Article

*-*-*

VIRENDER SEHWAG’S batting is a reminder that there are no absolute standards in sport. “They told me in the dressing room that I was hitting good balls to the boundary,” he said after his near triple century in the Mumbai Test, “but actually I was hitting only the bad balls.” The combination of innocence and ruthlessness, of self-doubt and self-awareness is unique. So is Sehwag, a player who puts so much pressure on the rules of batsmanship that they bend to his will. The standing reverse paddle he played in Mumbai had the twin virtues of inevitability and spontaneity. Once Sehwag had played it, the shot seemed the only right one; it was manufactured in his mind as he was playing it.
Source : howstat.com
What kind of man is this innocent assassin who has elevated batting, and thinking, to a level of such simplicity? The story that captures him best has been told often enough, but it bears repetition here. England batsman Jeremy Snape pointed out in a match where they were batting together that he was having a problem with the reverse swing. Perhaps it was the ball that was aiding it? Don’t worry, Sehwag told him, I will hit this ball out of the stadium and then they will have to find another ball. And he proceeded to do exactly that. The replacement didn’t swing as much.
This was not arrogance so much as a desire to help out a colleague. It is entirely possible that if Snape didn’t have a problem, Sehwag might have merely pushed the ball for a single. Or not. After all, unpredictability is the cornerstone of his batting. As soon as the bowler thinks he has figured out Sehwag, he does something so unexpected that it is back to the drawing board again. Sehwag only needs to hear the sound the bat makes when it meets the ball to know he is on track. When he is going well it is a treat to the ears as well as to the eyes.
If his success is easily explained, so are his failures. He fails when his rhythm deserts him. And when that happens, he can look awful. Cricket is a game of inches. The bat face is only 4.25 inches at its widest part, which means that you need to miss a ball by only some two inches for an edge. From off stump to leg stump is only a matter of nine inches.
On most days none of this matters to Sehwag. He can move away from the line of the ball and swish at it, confident of two things – that he will hit it in the middle of the bat, and that he will hit it between fielders. On a bad day, the inches will begin to matter. By moving away from the line of the ball he allows it to come back into the stumps if he misses. Or rap him on the pads for a leg before.

*-*-*

Data shown
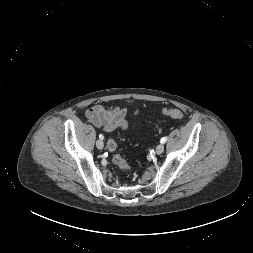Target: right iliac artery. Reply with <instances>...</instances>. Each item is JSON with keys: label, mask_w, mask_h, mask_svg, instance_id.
Listing matches in <instances>:
<instances>
[{"label": "right iliac artery", "mask_w": 253, "mask_h": 253, "mask_svg": "<svg viewBox=\"0 0 253 253\" xmlns=\"http://www.w3.org/2000/svg\"><path fill=\"white\" fill-rule=\"evenodd\" d=\"M99 138H100L101 140H103V139H104V136H103L102 134H100V135H99Z\"/></svg>", "instance_id": "right-iliac-artery-1"}]
</instances>
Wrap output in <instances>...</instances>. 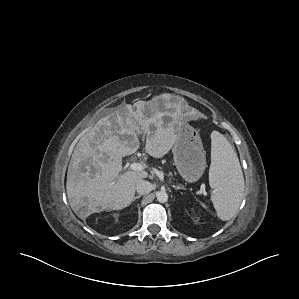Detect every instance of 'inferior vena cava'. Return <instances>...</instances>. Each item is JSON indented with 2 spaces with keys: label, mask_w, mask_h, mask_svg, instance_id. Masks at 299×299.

*-*-*

Requests
1/ Reproduce the passage of the Sehwag article that begins with the words containing "On most days" and ends with "a leg before.".
2/ Answer these from the Sehwag article:
(a) In which Test did Sehwag make his near triple century?
(b) Which England batsman was having a problem with the reverse swing?
(c) How wide is the bat face at its widest part?
Rely only on the article about Sehwag's batting for what follows.

Responses in order
1/
On most days none of this matters to Sehwag. He can move away from the line of the ball and swish at it, confident of two things – that he will hit it in the middle of the bat, and that he will hit it between fielders. On a bad day, the inches will begin to matter. By moving away from the line of the ball he allows it to come back into the stumps if he misses. Or rap him on the pads for a leg before.

2/
(a) The Mumbai Test
(b) Jeremy Snape
(c) 4.25 inches